Firmeninterne Vorschriften zum Verbot des Tragens religiöser Symbole durch Mitarbeiter sind nach Auffassung des zuständigen Gutachters am Europäischen Gerichtshof (EuGH) generell mit der EU- Antidiskrimierungsrichtlinie vereinbar. Das erklärte der zuständige Generalanwalt am Donnerstag vor dem EuGH in einem Verfahren um zwei Fälle aus Deutschland, in denen es um das Tragen von Kopftüchern am Arbeitsplatz geht. (Az. C-341/19 und C-804/18
In einem Fall geht es um eine bei einem gemeinnützigen Verein beschäftigte Heilerziehungspflegerin aus Hamburg, in dem anderen Fall um eine Mitarbeiterin einer Drogeriekette mit Kontakt zu Kunden. Beide klagen gegen Vorschriften, die ihnen das Tragen religiöser oder weltanschaulicher Symbole während der Arbeitszeit verbieten. Die Klagen wurden dem EuGH vom Arbeitsgericht Hamburg und dem Bundesarbeitsgericht zur europarechtlichen Klärung vorgelegt.

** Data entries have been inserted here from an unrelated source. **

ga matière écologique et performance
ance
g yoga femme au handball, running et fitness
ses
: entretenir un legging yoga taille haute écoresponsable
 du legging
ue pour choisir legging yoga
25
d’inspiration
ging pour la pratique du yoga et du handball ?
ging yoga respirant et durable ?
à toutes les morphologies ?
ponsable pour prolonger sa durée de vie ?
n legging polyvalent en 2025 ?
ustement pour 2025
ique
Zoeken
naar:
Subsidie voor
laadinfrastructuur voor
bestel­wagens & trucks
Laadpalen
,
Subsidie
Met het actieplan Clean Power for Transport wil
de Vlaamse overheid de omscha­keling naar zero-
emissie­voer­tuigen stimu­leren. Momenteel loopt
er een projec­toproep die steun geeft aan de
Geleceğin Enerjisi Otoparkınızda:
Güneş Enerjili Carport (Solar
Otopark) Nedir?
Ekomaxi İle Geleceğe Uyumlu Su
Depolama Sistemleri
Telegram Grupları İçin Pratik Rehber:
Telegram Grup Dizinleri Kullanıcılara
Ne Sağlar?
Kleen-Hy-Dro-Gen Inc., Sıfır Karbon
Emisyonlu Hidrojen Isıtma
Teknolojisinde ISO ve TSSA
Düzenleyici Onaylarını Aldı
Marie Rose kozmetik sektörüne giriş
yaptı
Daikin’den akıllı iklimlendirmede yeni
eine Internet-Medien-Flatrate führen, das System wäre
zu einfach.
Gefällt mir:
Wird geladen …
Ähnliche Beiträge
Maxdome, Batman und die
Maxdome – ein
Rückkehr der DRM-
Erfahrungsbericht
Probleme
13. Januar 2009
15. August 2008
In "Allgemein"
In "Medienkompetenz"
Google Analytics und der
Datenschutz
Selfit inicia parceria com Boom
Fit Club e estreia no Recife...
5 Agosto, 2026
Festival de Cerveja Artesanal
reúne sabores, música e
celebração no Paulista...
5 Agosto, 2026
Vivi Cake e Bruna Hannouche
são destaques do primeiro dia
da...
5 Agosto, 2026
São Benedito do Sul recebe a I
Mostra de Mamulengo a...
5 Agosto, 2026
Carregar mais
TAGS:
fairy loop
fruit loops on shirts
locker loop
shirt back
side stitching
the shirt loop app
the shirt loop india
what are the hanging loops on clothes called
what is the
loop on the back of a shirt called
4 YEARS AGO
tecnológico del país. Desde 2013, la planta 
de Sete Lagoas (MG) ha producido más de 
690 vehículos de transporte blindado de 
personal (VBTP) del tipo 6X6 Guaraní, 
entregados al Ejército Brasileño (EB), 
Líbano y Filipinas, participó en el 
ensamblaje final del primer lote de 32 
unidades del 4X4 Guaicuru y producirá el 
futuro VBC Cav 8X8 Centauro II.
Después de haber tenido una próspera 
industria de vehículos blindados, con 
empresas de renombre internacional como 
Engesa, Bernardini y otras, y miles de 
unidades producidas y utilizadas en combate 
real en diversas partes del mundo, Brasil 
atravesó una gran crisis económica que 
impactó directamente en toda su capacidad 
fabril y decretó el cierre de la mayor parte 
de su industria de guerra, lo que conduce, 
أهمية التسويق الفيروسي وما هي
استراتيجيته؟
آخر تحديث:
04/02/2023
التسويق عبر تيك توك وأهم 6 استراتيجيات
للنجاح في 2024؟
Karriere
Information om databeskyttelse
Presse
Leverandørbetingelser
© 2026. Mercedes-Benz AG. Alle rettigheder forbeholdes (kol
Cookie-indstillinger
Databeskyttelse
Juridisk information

Nach Einschätzung des Generalanwalts sind derartige Vorgaben von Unternehmen an Mitarbeiter aus Sicht des europäischen Regelwerks prinzipiell zulässig, sofern sie „tatsächlich in kohärenter und systematischer Weise“ angewandt werden – also etwa Symbole aller Religionen gleichermaßen betreffen. Dieses stehe Firmen im Rahmen unternehmerischer Freiheiten zu, um eine „Neutralitätspolitik“ im Kundenkontakt oder innerhalb der eigenen Belegschaft betreiben zu können. Dabei verwies er auf frühere EuGH-Urteile zu dem Thema.
Vor diesem Hintergrund ist es nach Auffassung des Gutachters dann wiederum Aufgabe der nationalen Gerichte, die Vereinbarkeit der strittigen Firmenvorgaben mit den jeweils national maßgeblichen Verfassungsgrundsätzen zur Religionsfreiheit zu prüfen. Bedingung sei nur, dass die einschlägigen Verfassungsbestimmungen sich im Rahmen der durch Europarecht gesetzten Antidiskriminerungsregeln bewegten. Nationale Gerichte müssten auch über Detailfragen entscheiden, die sich aus konkreten Streitfällen ergeben.
So geht es im Streit bei der deutschen Drogeriekette laut EuGH um ein internes Verbot auffälliger religiöser und weltanschaulicher Symbole. Dies könnte gegebenenfalls Spielraum für das Tragen unauffälligerer oder kleiner Symbole bieten. Eine Definition solcher Grenzziehungen sei indes nicht Aufgabe des EuGH, führte der Generalanwalt dazu weiter aus. Es sei Aufgabe der nationalen Gerichte, „die Situation im Einzelfall zu prüfen“.
Er wies zugleich aber darauf hin, dass ein Kopftuch nach seiner Auffassung nicht als „kleines“ religiöses Zeichen definiert werde könne. Der Generalanwalt ist eine Art neutraler Gutachter, der die Rechtslage in Verfahren vor dem EuGH bewertet und eine Empfehlung abgibt. Die Richter folgen dem oft, aber nicht immer.